Yepp. Everything is OK and service notifications get delivered if host status command returns OK status. But when host is in DOWN state (in reality host is up and running) services notifications appears to be suppressed.
Do you understand the case?
I think i understood what has been described…
in the service definition do you have the c option selected in the notification_options?
It looks ike you have some configuration problem somewhere. Some notifications do get sent so you don’t have a generci config problem.
define service {
host_name localhost
service_description SSH
check_period 24x7
check_command check_ssh
contact_groups admins
notification_period 24x7
initial_state o
check_interval 5.000000
retry_interval 1.000000
max_check_attempts 4
is_volatile 0
parallelize_check 1
active_checks_enabled 1
passive_checks_enabled 1
obsess_over_service 1
event_handler_enabled 1
low_flap_threshold 0.000000
high_flap_threshold 0.000000
flap_detection_enabled 1
flap_detection_options o,w,u,c
freshness_threshold 0
check_freshness 0
notification_options u,w,c,r
notifications_enabled 1
notification_interval 10.000000
first_notification_delay 0.000000
stalking_options n
process_perf_data 1
failure_prediction_enabled 1
retain_status_information 1
retain_nonstatus_information 1
_DUMMYVAR 123
}
check_service_my_new is the one we were talking about
Do you see the critical notifications in the notifications page?
Wait-wait-wait-wait
check_service_my_new - is a script. It’s check command.
I showed you on of services which I’m working on.
When check_service_my_new returns UP state of the host, service SSH notification get delivered and displayed in the notifications page.
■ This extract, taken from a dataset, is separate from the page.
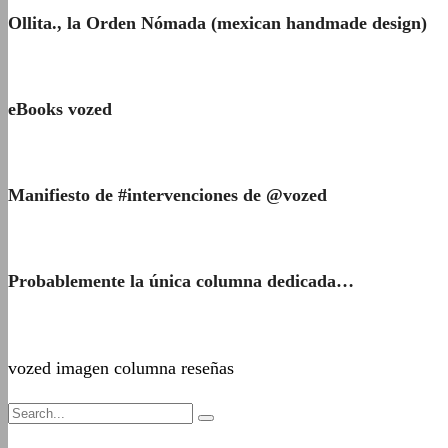
Ollita., la Orden Nómada (mexican handmade design)
eBooks vozed
Manifiesto de #intervenciones de @vozed
Probablemente la única columna dedicada…
vozed imagen columna reseñas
But when check_service_my_new returns DOWN state killing SSH daemon makes nothing more than displayed CRITICAL after SSH in the notifications page. Notification never get delivered about SSH service. The only notification being sent is notification about host state is DOWN.
By default when services are up NO checks are done on the host check.
when a service is down nagios checks if the host is up by doing the check-host-alive check.
If a host is DOWN no notifications should be sent for the services on that host. If a host is down how could a service be running?
You want the notifications for the single services to be sent if the host is down? I think i just understood your request now…
Not sure it can be done… i think it could… BUT anyway you could use an eventhandler script that sends out “fake” emails for the services when the host goes down.
As I mentioned before, in our case when host is in DOWN state it is actually bot down. Lets say ICMP ping becomes filtered somewhere on the network between nagios server and monitored host. Then host status turns DOWN, but services are working as expected.